*EXERCISE TEXT*:
President Biden’s heartfelt comments on American political violence, while the United States continues to contribute many of the bombs which Israel has used to prosecute a near-genocidal war against Hamas, give rise to a painful sense of contradiction.

 

The split Mr. Biden makes between domestic and foreign policy when it comes to violence is either unconscious or politically expedient. But even political expedience reflects a larger unconsciousness that seems to be shared by many contemporary world leaders. They continue to refuse to see that national self-interest has been subsumed by global self-interest. Without exception, both the wars and the tensions that often preclude wars have become deeply irrelevant in the context of rising global temperatures, extreme weather events, and marine ecological breakdown.

 

Whether unconscious or expedient, the split is understandable. Leaders cannot lead too far beyond their constituents. We are well into a tremendous change in the fundamental conditions that make life possible, let alone bearable, on this planet. But apparently no politician in the U.S. and perhaps elsewhere can get elected and become an agent of positive change without trimming their sails to swerve away from some difficult, or as Al Gore put it all too long ago, inconvenient truths.

 

Our ambivalence, personal and collective, in the face of the global climate emergency is off the charts. It is surely a major cause of our general unease. The source of this ambivalence is a world culturally embedded in the values of consumerism, while we are engulfed by signs all around us that we need to change in order to survive.

 

Those bombs being shipped to Israel, let alone the thousands of nuclear weapons deployed by the most powerful countries, are integral parts of a seamless system of expediency based in the value of competition among free markets, both between arms manufacturers and between nations for general market dominance.  Is there an inevitable connection between capitalism and war as Marx asserted? If we demand it and vote for it we might see a far better outcome—the creative force of the free market weaned away from weapons and unleashed upon the global climate project.

*Short-answer chart tasks*:
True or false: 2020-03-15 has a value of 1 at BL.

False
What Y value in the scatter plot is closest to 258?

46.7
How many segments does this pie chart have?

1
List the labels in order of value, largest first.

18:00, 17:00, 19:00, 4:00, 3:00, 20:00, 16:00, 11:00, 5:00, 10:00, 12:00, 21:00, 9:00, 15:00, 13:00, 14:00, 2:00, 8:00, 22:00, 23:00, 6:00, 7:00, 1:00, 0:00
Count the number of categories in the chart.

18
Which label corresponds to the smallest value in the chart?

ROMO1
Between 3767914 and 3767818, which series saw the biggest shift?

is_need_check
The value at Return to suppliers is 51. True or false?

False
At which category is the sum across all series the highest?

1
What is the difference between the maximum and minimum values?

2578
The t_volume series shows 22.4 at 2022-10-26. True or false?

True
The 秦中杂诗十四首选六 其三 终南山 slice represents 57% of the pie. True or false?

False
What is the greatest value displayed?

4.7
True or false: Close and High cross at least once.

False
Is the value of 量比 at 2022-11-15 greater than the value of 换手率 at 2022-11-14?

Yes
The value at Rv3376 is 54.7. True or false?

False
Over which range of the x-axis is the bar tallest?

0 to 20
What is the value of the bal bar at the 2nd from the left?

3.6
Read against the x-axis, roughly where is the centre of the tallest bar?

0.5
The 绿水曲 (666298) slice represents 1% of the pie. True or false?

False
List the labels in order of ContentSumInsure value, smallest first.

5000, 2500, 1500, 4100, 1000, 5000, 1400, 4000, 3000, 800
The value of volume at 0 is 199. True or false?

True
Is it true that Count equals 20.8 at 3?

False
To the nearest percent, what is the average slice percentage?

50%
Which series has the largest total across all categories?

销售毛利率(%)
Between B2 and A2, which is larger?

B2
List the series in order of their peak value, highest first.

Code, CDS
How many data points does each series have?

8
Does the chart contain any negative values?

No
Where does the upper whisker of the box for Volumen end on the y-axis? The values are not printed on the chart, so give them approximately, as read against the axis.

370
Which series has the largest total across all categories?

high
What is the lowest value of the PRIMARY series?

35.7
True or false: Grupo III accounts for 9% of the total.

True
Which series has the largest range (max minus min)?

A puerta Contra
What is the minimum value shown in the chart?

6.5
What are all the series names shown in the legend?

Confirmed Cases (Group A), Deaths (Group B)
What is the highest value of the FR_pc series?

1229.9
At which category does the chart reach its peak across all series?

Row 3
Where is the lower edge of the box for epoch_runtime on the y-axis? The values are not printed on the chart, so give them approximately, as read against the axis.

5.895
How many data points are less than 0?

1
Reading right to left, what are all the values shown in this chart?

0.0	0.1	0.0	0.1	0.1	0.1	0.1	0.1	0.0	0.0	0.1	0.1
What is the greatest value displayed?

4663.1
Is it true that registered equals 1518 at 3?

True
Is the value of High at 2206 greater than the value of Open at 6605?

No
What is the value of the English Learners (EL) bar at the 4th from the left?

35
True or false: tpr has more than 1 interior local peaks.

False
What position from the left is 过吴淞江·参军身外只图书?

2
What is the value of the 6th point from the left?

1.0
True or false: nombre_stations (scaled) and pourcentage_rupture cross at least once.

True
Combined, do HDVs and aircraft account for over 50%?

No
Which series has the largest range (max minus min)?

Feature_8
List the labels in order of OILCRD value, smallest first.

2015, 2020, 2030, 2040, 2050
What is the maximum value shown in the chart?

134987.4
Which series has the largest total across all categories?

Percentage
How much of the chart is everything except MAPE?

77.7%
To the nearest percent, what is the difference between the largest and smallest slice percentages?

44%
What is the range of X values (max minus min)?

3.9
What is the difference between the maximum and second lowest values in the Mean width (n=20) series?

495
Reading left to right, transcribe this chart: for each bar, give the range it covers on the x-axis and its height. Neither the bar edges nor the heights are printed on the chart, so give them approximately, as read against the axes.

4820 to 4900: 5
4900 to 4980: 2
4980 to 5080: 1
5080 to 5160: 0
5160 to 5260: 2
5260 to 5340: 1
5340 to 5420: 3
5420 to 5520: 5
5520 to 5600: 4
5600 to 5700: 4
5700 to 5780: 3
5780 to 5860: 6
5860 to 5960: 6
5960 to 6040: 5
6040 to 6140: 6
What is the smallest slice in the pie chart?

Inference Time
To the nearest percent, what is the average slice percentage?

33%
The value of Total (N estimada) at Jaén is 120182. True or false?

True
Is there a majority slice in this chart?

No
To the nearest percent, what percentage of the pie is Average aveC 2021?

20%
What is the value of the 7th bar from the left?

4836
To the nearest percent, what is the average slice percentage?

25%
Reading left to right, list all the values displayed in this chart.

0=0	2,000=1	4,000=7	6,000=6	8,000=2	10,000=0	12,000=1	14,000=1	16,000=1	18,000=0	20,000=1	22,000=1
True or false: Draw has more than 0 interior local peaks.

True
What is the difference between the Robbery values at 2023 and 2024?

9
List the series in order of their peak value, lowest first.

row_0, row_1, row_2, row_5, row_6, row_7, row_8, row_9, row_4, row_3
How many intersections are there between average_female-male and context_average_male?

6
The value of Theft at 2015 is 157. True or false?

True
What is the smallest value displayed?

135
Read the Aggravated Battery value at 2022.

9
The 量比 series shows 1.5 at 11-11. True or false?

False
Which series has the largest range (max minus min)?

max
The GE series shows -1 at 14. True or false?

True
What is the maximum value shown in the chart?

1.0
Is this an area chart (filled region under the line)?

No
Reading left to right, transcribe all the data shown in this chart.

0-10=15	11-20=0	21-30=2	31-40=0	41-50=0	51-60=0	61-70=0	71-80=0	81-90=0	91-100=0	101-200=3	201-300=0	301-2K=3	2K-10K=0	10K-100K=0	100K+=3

*ACTIVITY*:
In the essay on Biden and the climate emergency, who is credited with the phrase "inconvenient truths"?

*OUTPUT BELOW*:
Al Gore.